Despite its alien form, hideous diet, and grim reproductive cycle, the average wamp should not be underestimated, for it is smarter and more curious than the average human. These creatures dwell in dead cities not only because these sites are often infested with delicious undead to feed on and spawn from, but also because such locales often feature a host of old carvings, forgotten libraries, and other cultural relics that can intrigue the mind. The fact that wamps, despite their lack of sight, manage to absorb the ancient lore of their favorite haunts and, over time, become expert historians of the ruins in which they dwell has long baffled scholars, for how could a creature who cannot see read old books or peruse ancient carvings? In truth, the wamp can see the natural decay inherent in all solidity, be it the rot of dead flesh, the erosion that affects carved stone walls, or the different rates of mildewing of paper and ink on printed pages over the passage of eons.

It can be a dangerous but productive pursuit to consult wamps on the lore they have gathered, for they are often eager to divulge the secrets they’ve learned to visitors, if only as a way to brag about what they’ve discovered. Curious scholars are advised to keep such sessions with a wamp short, for many find themselves becoming a wamp’s eventual meal not long after serving as its audience.
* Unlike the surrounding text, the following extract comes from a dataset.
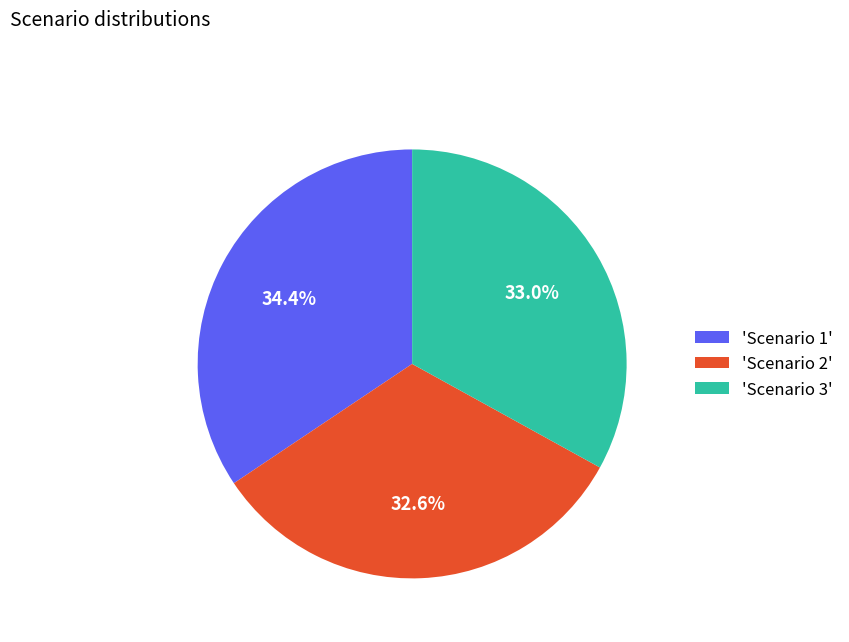

Count the number of slices in the pie.

3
Keeping a wamp interested in the conversation may require numerous successful DC 15 Knowledge checks, or perhaps Bluff checks if the converser is seeking only to distract.
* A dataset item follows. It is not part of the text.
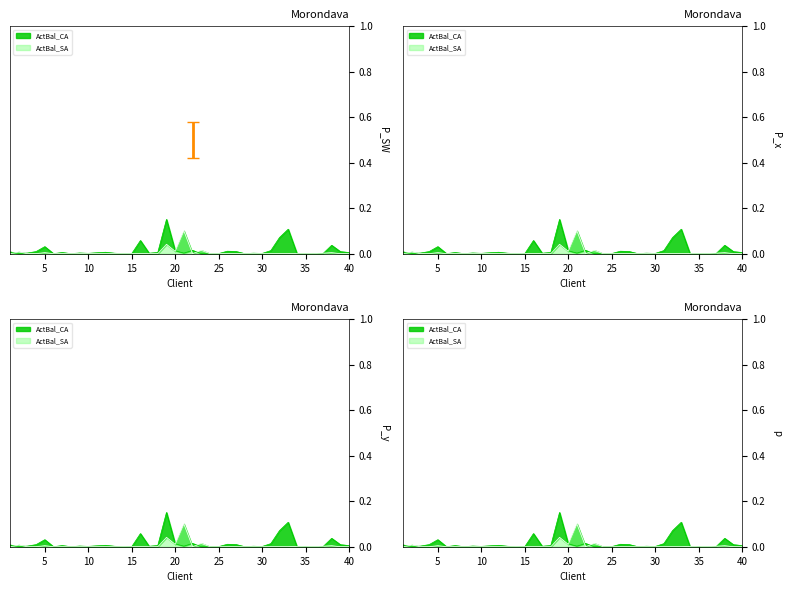

Which series has the largest total across all categories?

ActBal_CA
It seems that the nature of the particular ruins within which a wamp dwells might affect how the creature grows in power, as the types of lore left behind on carved stone walls or hidden in forgotten libraries can serve as primary sources of inspiration. Most wamps gain levels as sorcerers, psychics, or even rogues, bards, or clerics (they favor the worship of the Great Old One Tsathoggua), with those who gain the ability to cast arcane spells always seeking the Eschew Materials feat to combat the fact that wamps find it difficult to manipulate material components with their webbed feet. Other wamps simply grow more powerful by increasing in size and Hit Dice—rumors of wamps of up to colossal size persist in some regions.

Origins

In his novella “The Dream-Quest of Unknown Kadath,” H. P. Lovecraft mentions wamps briefly, describing them as “web-footed creatures that are spawned in dead cities” that the ghouls prefer to avoid, while leaving the rest up to the reader’s imagination. In Chaosium’s Dreamlands expansion to the Call of Cthulhu RPG, they drew upon the writings of Clark Ashton Smith for further inspiration in shaping that game’s version of the wamp (in Smith’s short story, “The Abominations of Yondo,” a strange nine-legged creature makes an appearance but is not called out directly as a wamp). It is upon the Chaosium version that this incarnation of the dreaded wamp is based.